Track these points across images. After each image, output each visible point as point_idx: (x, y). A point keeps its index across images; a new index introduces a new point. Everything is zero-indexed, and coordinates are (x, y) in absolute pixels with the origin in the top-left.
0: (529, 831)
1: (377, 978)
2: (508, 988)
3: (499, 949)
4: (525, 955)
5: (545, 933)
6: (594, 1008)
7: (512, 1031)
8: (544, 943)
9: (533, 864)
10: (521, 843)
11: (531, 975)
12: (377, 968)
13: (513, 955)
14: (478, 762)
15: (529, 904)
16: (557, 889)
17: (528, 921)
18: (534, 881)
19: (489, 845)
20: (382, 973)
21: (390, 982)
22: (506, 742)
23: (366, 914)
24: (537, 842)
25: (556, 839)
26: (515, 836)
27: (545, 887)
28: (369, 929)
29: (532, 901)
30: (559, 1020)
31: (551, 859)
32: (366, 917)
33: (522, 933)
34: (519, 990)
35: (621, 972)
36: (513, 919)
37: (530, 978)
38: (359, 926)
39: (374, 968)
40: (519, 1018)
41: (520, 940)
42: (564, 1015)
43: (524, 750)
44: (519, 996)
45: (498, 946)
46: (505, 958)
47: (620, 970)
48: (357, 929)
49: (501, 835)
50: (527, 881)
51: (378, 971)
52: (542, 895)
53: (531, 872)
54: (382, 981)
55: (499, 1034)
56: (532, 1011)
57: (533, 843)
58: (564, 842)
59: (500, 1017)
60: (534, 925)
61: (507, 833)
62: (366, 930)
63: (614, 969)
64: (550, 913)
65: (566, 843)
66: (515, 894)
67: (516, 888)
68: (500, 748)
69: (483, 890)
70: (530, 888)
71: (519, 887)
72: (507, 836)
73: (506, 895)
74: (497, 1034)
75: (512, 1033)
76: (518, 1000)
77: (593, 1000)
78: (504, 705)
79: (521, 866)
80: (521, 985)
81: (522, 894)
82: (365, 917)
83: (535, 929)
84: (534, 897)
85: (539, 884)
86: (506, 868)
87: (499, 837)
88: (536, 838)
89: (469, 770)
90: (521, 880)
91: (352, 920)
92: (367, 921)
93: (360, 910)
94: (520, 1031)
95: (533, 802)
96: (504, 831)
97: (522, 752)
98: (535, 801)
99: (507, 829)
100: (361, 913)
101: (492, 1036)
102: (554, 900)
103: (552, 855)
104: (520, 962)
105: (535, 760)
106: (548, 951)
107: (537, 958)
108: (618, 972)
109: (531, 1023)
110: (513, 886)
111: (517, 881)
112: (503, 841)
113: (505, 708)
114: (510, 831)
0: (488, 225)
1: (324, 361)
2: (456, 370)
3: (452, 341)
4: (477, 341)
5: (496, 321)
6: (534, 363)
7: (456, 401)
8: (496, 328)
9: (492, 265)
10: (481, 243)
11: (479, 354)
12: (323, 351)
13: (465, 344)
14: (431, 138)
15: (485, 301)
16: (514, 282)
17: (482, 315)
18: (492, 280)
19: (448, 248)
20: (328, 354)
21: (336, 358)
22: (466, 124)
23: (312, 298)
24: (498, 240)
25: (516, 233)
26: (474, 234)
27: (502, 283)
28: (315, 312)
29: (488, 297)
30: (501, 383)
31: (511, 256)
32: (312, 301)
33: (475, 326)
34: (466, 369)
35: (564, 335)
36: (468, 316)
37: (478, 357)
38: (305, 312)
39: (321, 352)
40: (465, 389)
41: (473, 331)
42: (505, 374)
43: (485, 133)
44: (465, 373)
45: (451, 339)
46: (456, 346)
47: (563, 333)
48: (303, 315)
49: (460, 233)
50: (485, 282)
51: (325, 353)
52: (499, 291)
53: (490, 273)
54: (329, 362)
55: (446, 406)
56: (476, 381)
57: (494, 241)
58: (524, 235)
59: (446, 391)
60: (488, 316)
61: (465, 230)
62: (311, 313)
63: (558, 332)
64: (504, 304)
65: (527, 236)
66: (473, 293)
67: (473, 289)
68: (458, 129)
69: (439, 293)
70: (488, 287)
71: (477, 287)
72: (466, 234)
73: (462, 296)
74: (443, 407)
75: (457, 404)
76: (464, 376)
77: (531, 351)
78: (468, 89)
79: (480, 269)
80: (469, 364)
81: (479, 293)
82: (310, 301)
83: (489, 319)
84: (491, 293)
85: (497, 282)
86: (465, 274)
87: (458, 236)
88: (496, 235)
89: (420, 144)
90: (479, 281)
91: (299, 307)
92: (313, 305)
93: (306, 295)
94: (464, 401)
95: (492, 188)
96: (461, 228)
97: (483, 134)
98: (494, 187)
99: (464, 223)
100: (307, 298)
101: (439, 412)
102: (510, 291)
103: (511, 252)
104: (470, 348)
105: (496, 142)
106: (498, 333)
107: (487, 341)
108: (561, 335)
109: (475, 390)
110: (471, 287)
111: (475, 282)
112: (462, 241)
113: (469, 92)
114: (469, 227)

> [ACTIVITY]: After locating the line with "43: (524, 750)" in the material above, return it and each line after it exactly, ending at the line with "113: (505, 708)".

> [ANSWER TO THE EXERCISE]:
43: (524, 750)
44: (519, 996)
45: (498, 946)
46: (505, 958)
47: (620, 970)
48: (357, 929)
49: (501, 835)
50: (527, 881)
51: (378, 971)
52: (542, 895)
53: (531, 872)
54: (382, 981)
55: (499, 1034)
56: (532, 1011)
57: (533, 843)
58: (564, 842)
59: (500, 1017)
60: (534, 925)
61: (507, 833)
62: (366, 930)
63: (614, 969)
64: (550, 913)
65: (566, 843)
66: (515, 894)
67: (516, 888)
68: (500, 748)
69: (483, 890)
70: (530, 888)
71: (519, 887)
72: (507, 836)
73: (506, 895)
74: (497, 1034)
75: (512, 1033)
76: (518, 1000)
77: (593, 1000)
78: (504, 705)
79: (521, 866)
80: (521, 985)
81: (522, 894)
82: (365, 917)
83: (535, 929)
84: (534, 897)
85: (539, 884)
86: (506, 868)
87: (499, 837)
88: (536, 838)
89: (469, 770)
90: (521, 880)
91: (352, 920)
92: (367, 921)
93: (360, 910)
94: (520, 1031)
95: (533, 802)
96: (504, 831)
97: (522, 752)
98: (535, 801)
99: (507, 829)
100: (361, 913)
101: (492, 1036)
102: (554, 900)
103: (552, 855)
104: (520, 962)
105: (535, 760)
106: (548, 951)
107: (537, 958)
108: (618, 972)
109: (531, 1023)
110: (513, 886)
111: (517, 881)
112: (503, 841)
113: (505, 708)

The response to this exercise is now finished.